Neurons are selectively venerable with a low stressor-threshold in neurodegenerative diseases. At
molecular levels, responses to cellular stresses are mediated by dynamic protein-protein interactions (PPI).
Developing in-depth, dynamic PPI networks is therefore crucial to understand the pathogenesis of these
diseases. Huntington’s disease (HD) is an inherited fatal neurodegenerative disorder caused by a mutation
in the huntingtin (htt) gene. It is strongly suggested that Htt serves as a scaffold protein interacting with
multiple protein complexes that are involved in diverse cellular functions. Our long-range goal is to
understand the molecular functions of Htt and muHtt at various biological states. The objective of this multi-
PI proposal is to map Htt/muHtt interactome under the proteotoxic stress. Our central hypothesis is that
normal Htt remodels its interactome in response to cellular stresses and this capability is compromised in
the presence of muHtt, causing accumulation of cellular damages overtime and eventually
neurodegeneration. Specifically, the following two aims are proposed. Aim 1: Map the dynamic Htt/muHtt
interactome in response to proteotoxic stress by unbiased quantitative proteomic and bioinformatic analyses.
We will first establish an ascorbate peroxidase (APEX2)-based proximity labeling platform to
spatiotemporally label Htt-interacting proteins in live cells. A striatal STHdhQ7 neuronal cell line stably
expressing Htt-APEX2 will be subjected to three different conditions (normal, proteotoxic stress and stress
recovery) followed by APEX2 labeling. Biotinylated proteins will then be identified by quantitative proteomics.
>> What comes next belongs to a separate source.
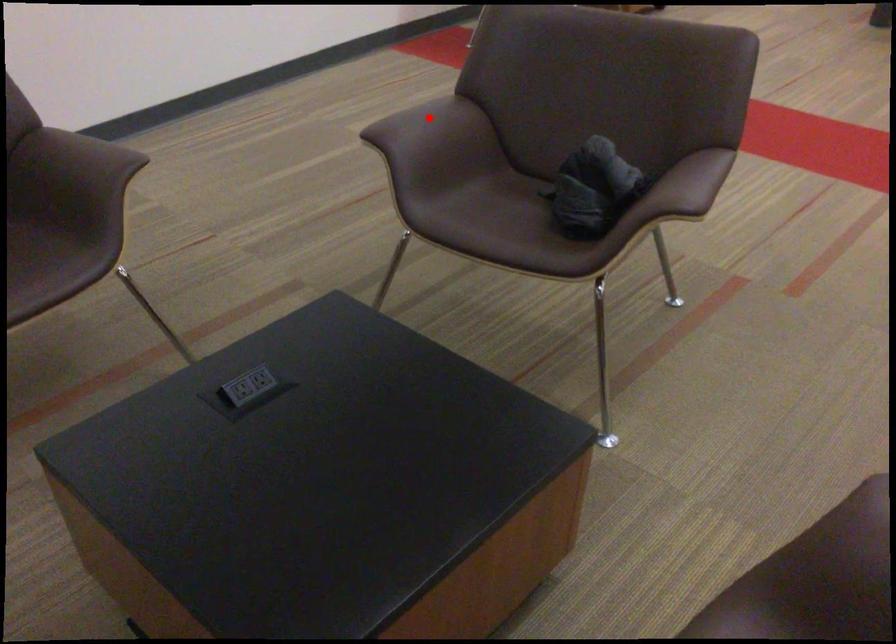
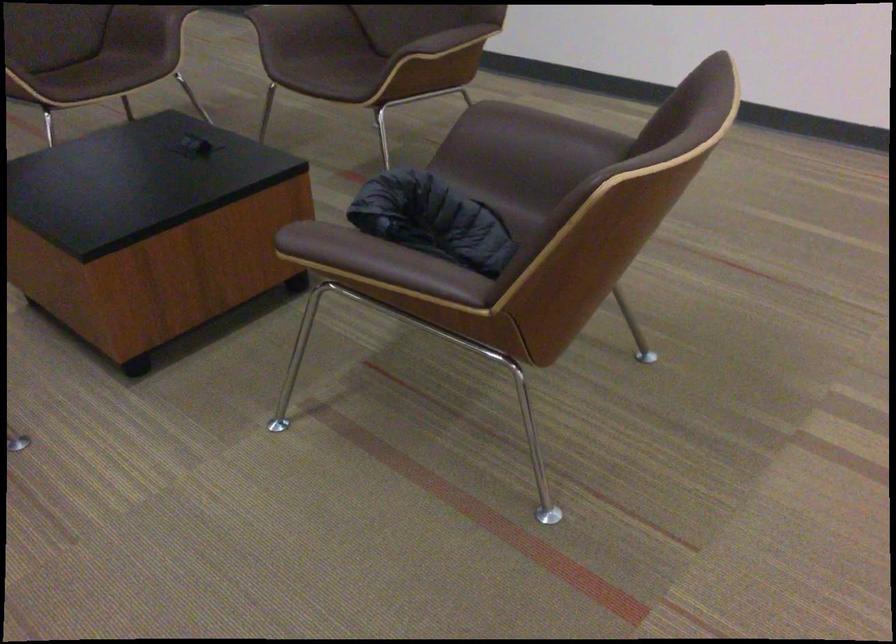
Find the pixel in the second image that matches the highlighted location in the first image.

(545, 128)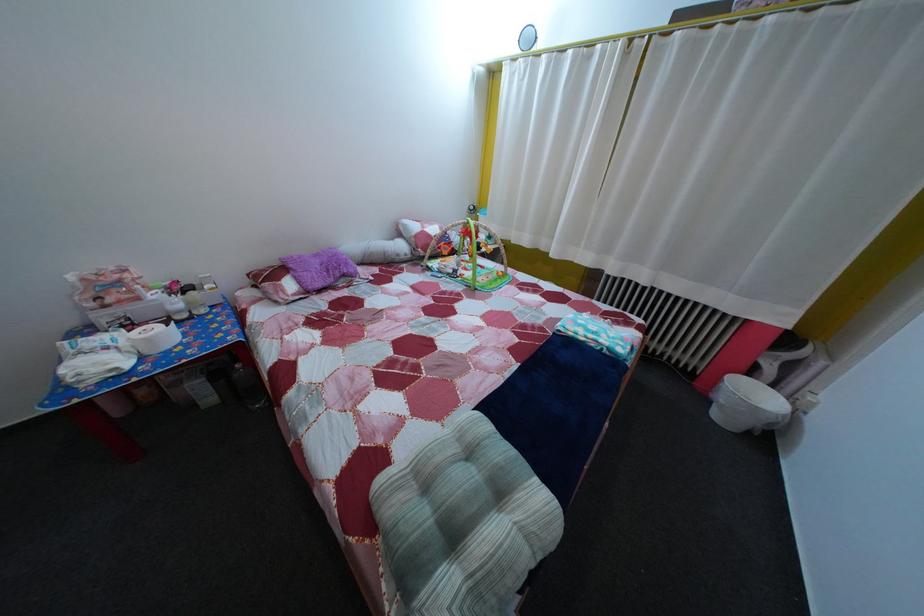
The resulting protein list will be subjected to in-depth bioinformatic analyses. Aim 2: Quantitatively analyze
the molecular responses of known Htt-interacting proteins to cellular stresses in normal and HD cells. We
will focus on analyzing a signaling hub protein, p62, which directly interacts with Htt. Our working hypothesis
is that Htt regulates the molecular responses of p62 to cellular stresses and the regulation is impaired in the
presence of muHtt. To test this hypothesis, molecular changes of p62 to various stresses in normal and HD
cells will be evaluated at (1) mRNA levels, (2) protein expression and (3) subcellular localization. The
interaction between p62 and Htt/muHtt under various stresses will be quantified using the Htt-APEX2
platform. We are well-positioned to undertake the proposed study because our research team consists of
uniquely qualified individuals with combined expertise in molecular neurobiology and large data analysis.
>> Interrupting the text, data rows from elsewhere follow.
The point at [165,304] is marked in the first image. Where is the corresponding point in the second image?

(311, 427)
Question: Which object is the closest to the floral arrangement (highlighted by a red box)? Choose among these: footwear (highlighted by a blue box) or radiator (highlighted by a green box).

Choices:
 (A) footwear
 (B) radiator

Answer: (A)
Successful completion of these studies will contribute fundamental knowledge about molecular functions of
normal and mutant Htt and the pathogenesis of HD. In a broader aspect, building dynamic interaction
networks under diverse stress conditions could be the key to understand the molecular differences between
healthy and any pathological states. The proposed research is highly innovative for its novel idea and
approaches to study the dynamic nature of Htt interactome in response to stresses.